Steve Aoki feat. AJR & Lil Yachty – Pretender

“I’m a fan of about 80% of it. You’ll work out why.”

Tim: Dance track for you; I’m a fan of about 80% of it. You’ll work out why.

Tim: Seem about right?

Tom: Oh, yes! That’s lovely. I understand why there’s a 20% you don’t like, but — for once — it does still work for me.

Tim: Hmm, fair enough. You can probably guess most of what I’m going to say, though: the music’s good, the lyrics speak to many many people, and the second verse is…well, not for me. Though that bit’s unusual, really – normally, with a feat. like this, you’d put it in for just the middle eight, but instead he’s got a whole verse.

Obviously you can’t go for a middle eight placing if you haven’t got one (insert standard moan here), but it still seems weird that he’s been given almost the same same amount of prominence as the other guys.

Not a bad thing, of course – it was presumably done to increase the potential audience – but it still seems a bit weird. Just me?

Tom: Just you, I think. Because for me, the whole thing works, start to finish — and with a video that’s just beautifully filmed, designed and edited. This is the best track we’ve had here in a few weeks, I reckon.

Saturday Flashback: Charli XCX feat. Lil Yachty – After the Afterparty

“Everything about this should annoy me.”

Tom: We’ve covered lots of songs this year, Tim; this wasn’t one of them. In hindsight I think that was wrong, because inexplicably, more than two months after release, this is still on my regular playlist.
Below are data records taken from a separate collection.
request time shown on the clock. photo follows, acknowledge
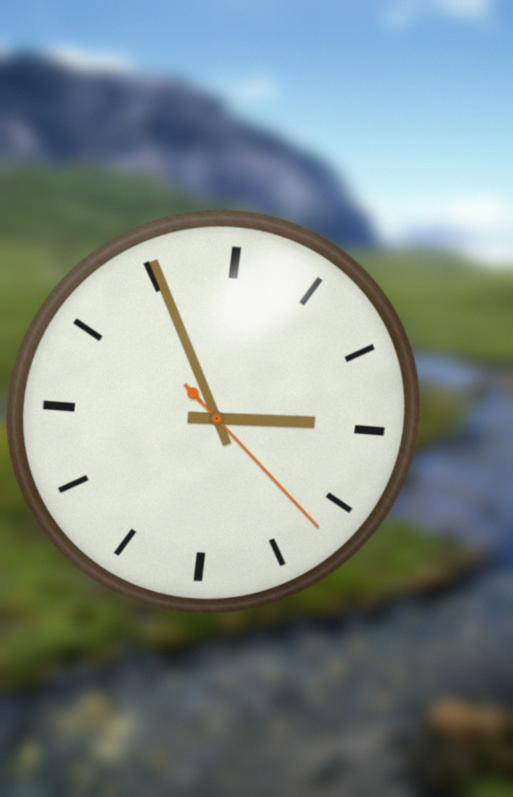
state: 2:55:22
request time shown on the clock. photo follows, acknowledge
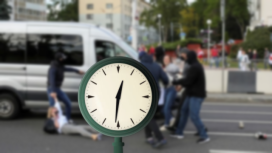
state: 12:31
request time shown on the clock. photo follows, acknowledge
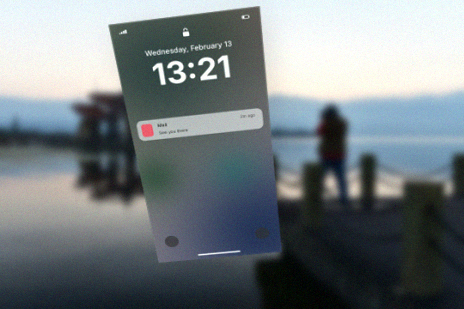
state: 13:21
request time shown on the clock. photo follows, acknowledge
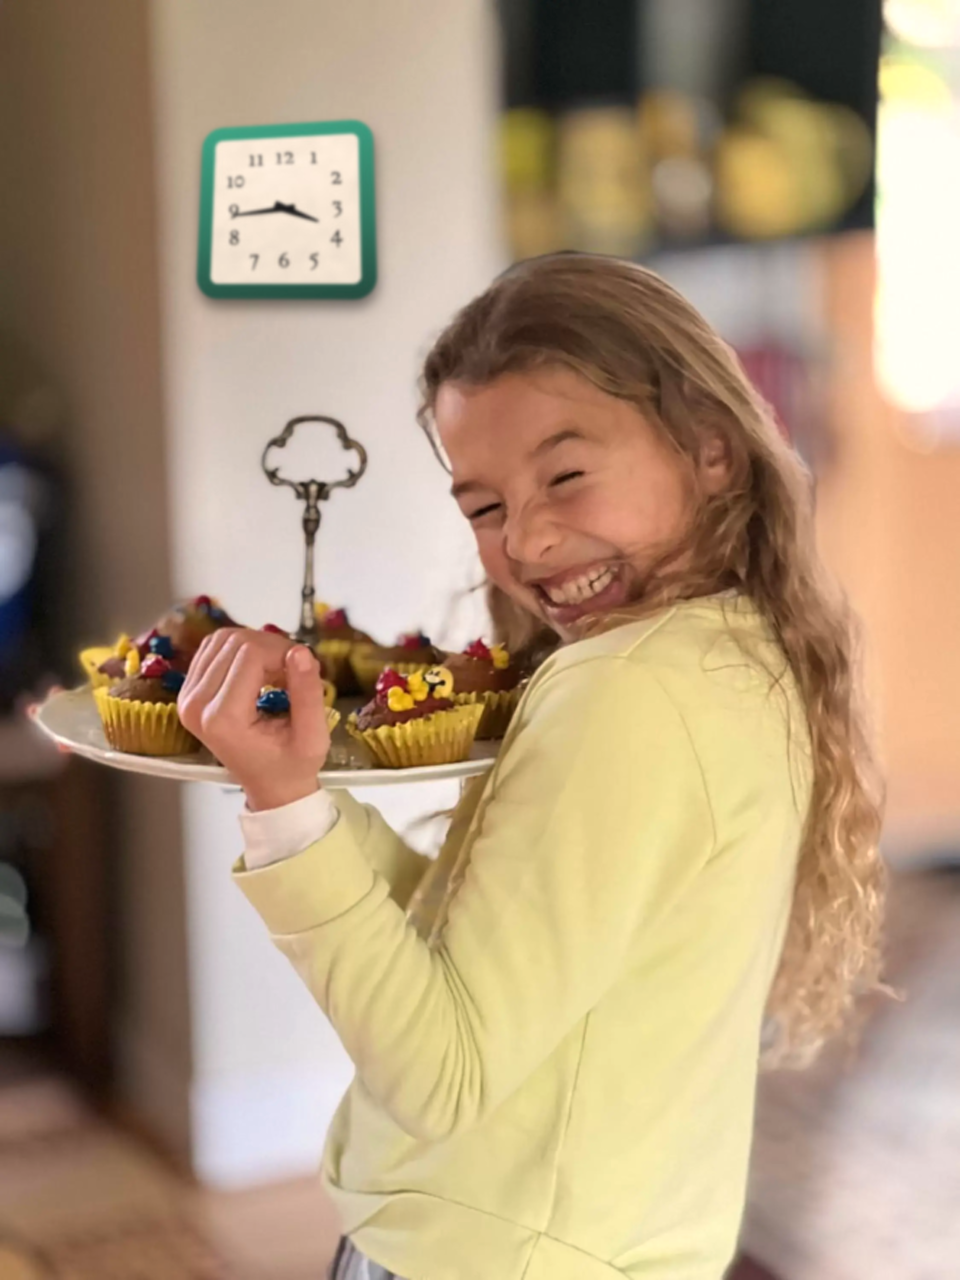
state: 3:44
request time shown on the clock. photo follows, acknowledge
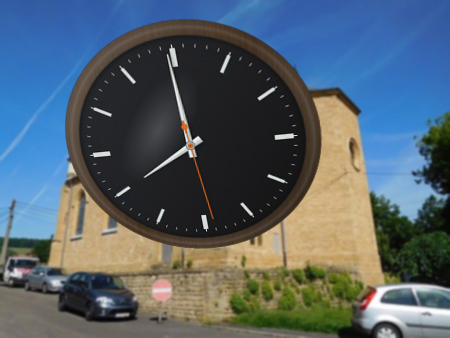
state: 7:59:29
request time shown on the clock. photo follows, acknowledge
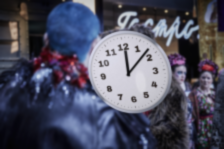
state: 12:08
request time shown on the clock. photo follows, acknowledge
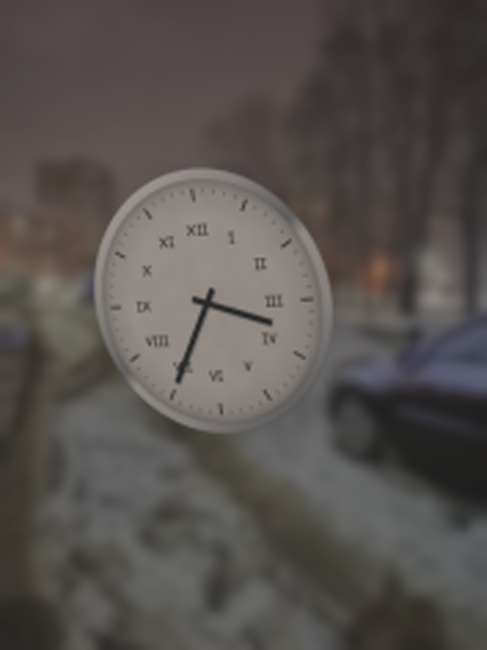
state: 3:35
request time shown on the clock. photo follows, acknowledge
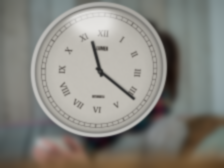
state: 11:21
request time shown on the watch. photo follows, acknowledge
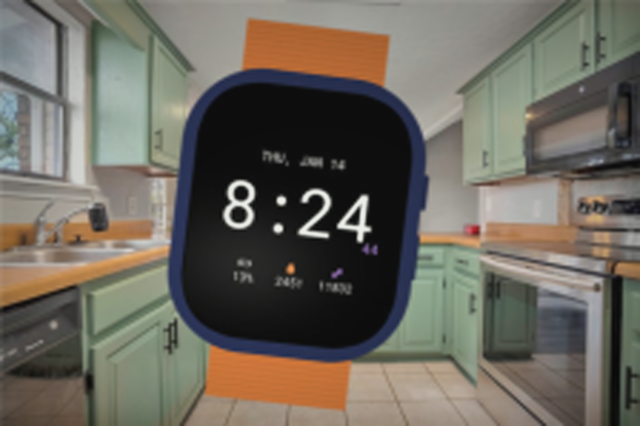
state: 8:24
Tom: I say “inexplicably”, because on paper everything about this should annoy me. The repetitive chorus, for a start — and it doesn’t even have a counterpoint, the melody line underneath is repeating the exact same notes!

Tim: True.

Tom: The lyrics aren’t exactly clever; and the rap bit in the middle eight feels lazy, too. I shouldn’t be able to stand any of this.
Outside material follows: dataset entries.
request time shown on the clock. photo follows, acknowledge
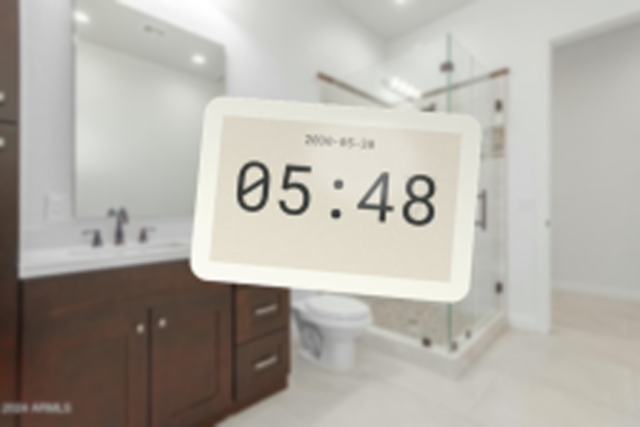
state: 5:48
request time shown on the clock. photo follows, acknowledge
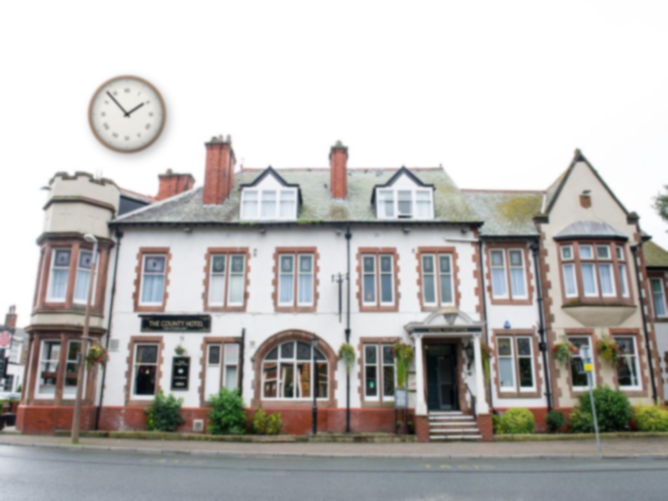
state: 1:53
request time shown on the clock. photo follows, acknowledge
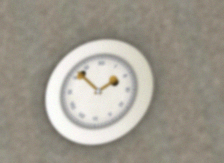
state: 1:52
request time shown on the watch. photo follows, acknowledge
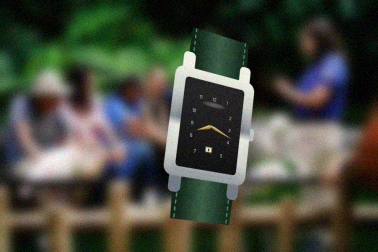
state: 8:18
Tim: That would be my prediction.

Tom: And yet, here I am. End of 2016. Still listening sometimes. Absolutely no idea why.

Tim: Simple: it works. As a call to arms to keep a party going, it’s got all it needs. It’s got stuff it doesn’t need – that appearance for Lil Yachty can certainly do one, in my view – but it’s hefty, powerful and beat-y. All as it should be.